Financial market action is again depressing commodities. Fresh concerns about the stability of European Monetary Union sent the dollar higher again this morning, while big energy losses triggered big stock market losses. Those developments also seem to hold negative economic portents, which probably exaggerated selling across the commodity sector. Corn certainly wasn’t immune. May corn futures fell 6.25 cents to $3.8225/bushel late Friday morning, while December lost 5.0 to $4.0675.

Talk of surging South American supplies added to Friday morning soy losses. In contrast to overnight grain strength, talk of Brazilian harvest progress weighed on soybeans and meal overnight. Thus, it was terribly surprising to see them lead the crop markets lower as the financial markets triggered commodity selling this morning. Oil proved surprisingly firm last night, but couldn’t avoid the bearish spillover. May soybean futures dove 15.0 cents to $9.755/bushel around midsession Friday, while May soyoil dropped 0.40 cents to 30.47 cents/pound, and May meal sank $4.2 to $327.4/ton.

The wheat markets couldn’t sustain weather driven gains. Talk of potential weather problems for the U.S. winter wheat crops boosted those markets again overnight. However, bullish couldn’t sustain those gains in the face of the broad stock and commodity decline experienced this morning. May CBOT wheat slumped 6.25 cents to $5.01/bushel as the lunch hour loomed Friday, while May KC wheat dipped 6.75 cents to $5.5975/bushel, and May MWE wheat slipped 2.0 to $5.675.

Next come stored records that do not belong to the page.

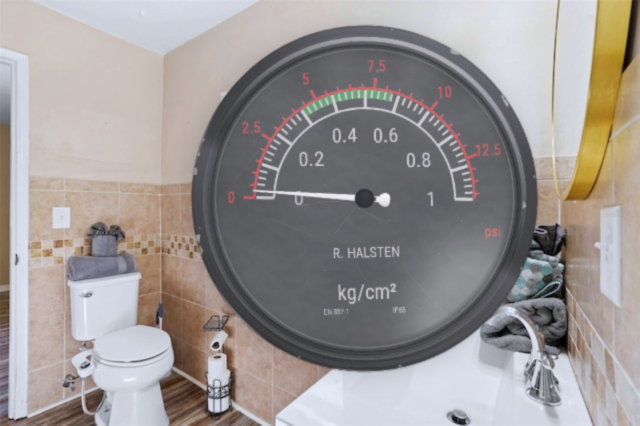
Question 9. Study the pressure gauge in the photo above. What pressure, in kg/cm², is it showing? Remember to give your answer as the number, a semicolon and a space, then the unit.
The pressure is 0.02; kg/cm²
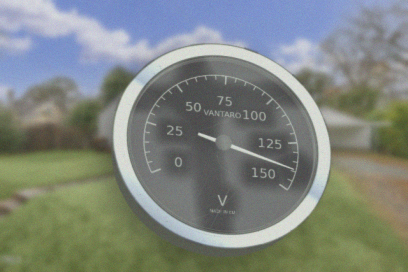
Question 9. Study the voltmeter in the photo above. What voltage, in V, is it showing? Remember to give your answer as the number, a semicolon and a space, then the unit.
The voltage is 140; V
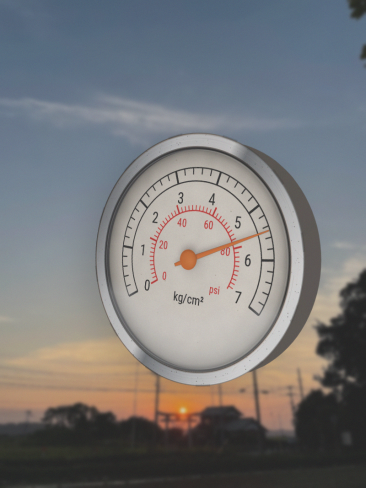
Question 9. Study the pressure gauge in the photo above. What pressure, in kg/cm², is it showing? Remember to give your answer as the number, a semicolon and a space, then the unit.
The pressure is 5.5; kg/cm²
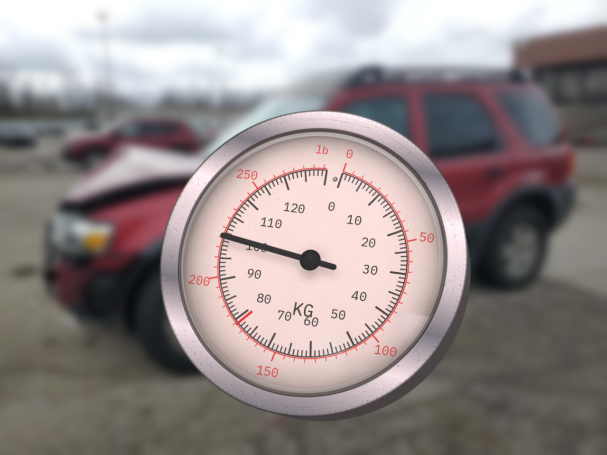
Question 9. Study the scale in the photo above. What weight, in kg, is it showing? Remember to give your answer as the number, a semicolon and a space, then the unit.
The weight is 100; kg
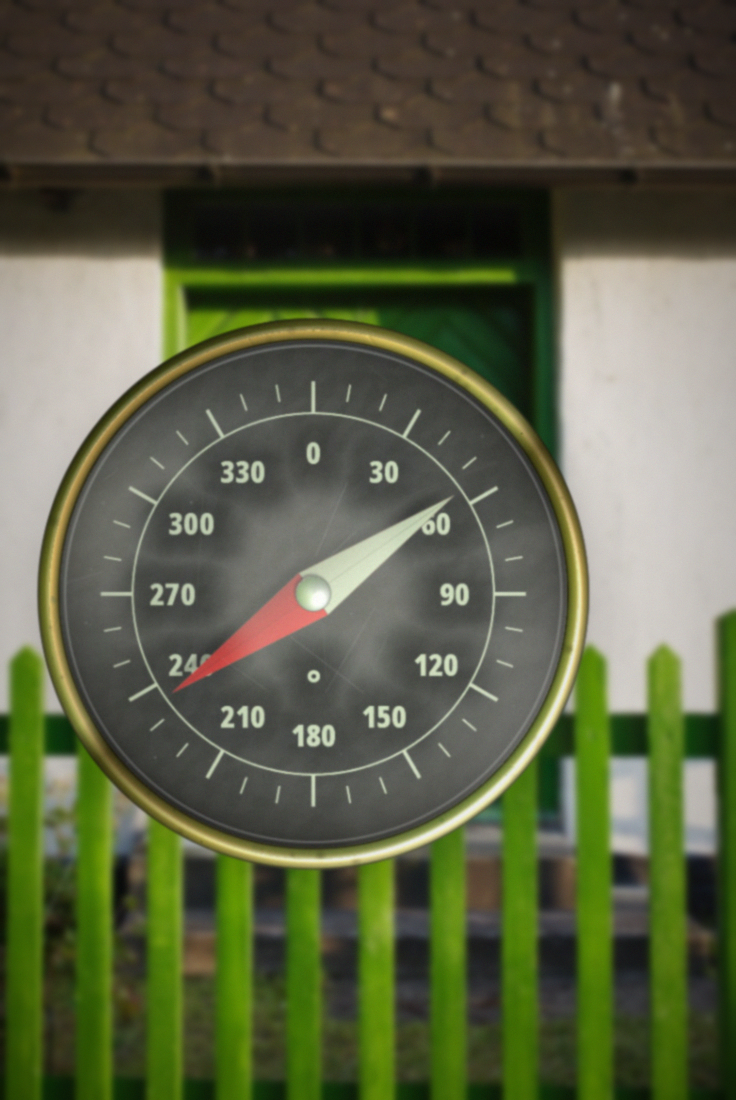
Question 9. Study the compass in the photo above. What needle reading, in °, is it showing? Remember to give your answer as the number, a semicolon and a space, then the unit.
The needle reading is 235; °
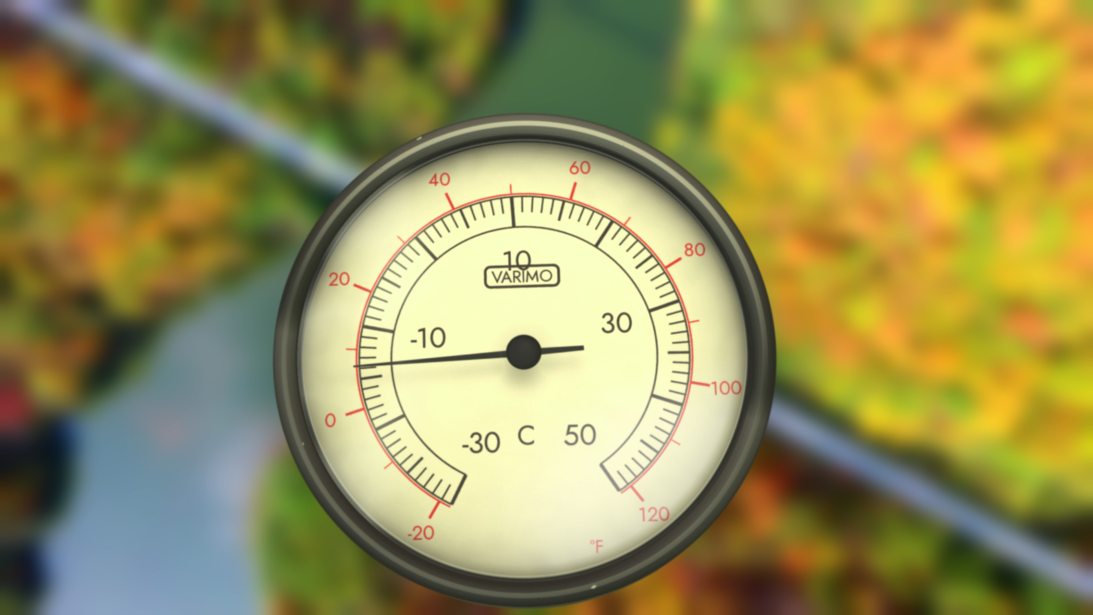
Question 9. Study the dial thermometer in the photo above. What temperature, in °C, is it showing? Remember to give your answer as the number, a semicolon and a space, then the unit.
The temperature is -14; °C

Cattle futures couldn’t buck the bearish Friday morning trend. Cash cattle prices rose last week and producers reportedly passed on steady bids this morning, thereby seeming to confirm mid-week expectations for cash gains. However, CME futures continued struggling, with today’s financial market developments apparently further exacerbating demand concerns triggered by this week’s news of export bans based on the latest ‘bird flu’ outbreak. April cattle futures drooped 1.05 cents to 154.75 cents/pound in late Friday morning action, while August cattle declined 0.65 cents to 143.97 cents/pound. Meanwhile, April feeder cattle futures plunged 1.75 cents to 211.15 cents/pound, and August feeders plummeted 1.57 to 211.10.

The financial market action is exaggerating demand pork demand fears. The hog and pork industry certainly appears to be facing weak demand at this point, especially when current conditions are compared to those seen at this same time last year. Export issues, cold weather and now bird flu and economic concerns are adding to the pressure. April hog futures fell 0.65 cents to 61.65 cents/pound just before lunchtime Friday, while June hogs tumbled 1.10 to 74.67.

Cotton futures reacted poorly to the prospect of weak demand. The cotton market seemed set to end the week on a firm note after nearby futures bounced from support around the pivotal 60-cent level at midweek. However, the negative demand implications of the surging dollar and tumbling equities dragged fiber values lower as well this morning. May cotton sagged 0.60 cents to 60.629 cents/pound shortly before noon (EDT) Friday, while December futures slid 0.57 to 62.66.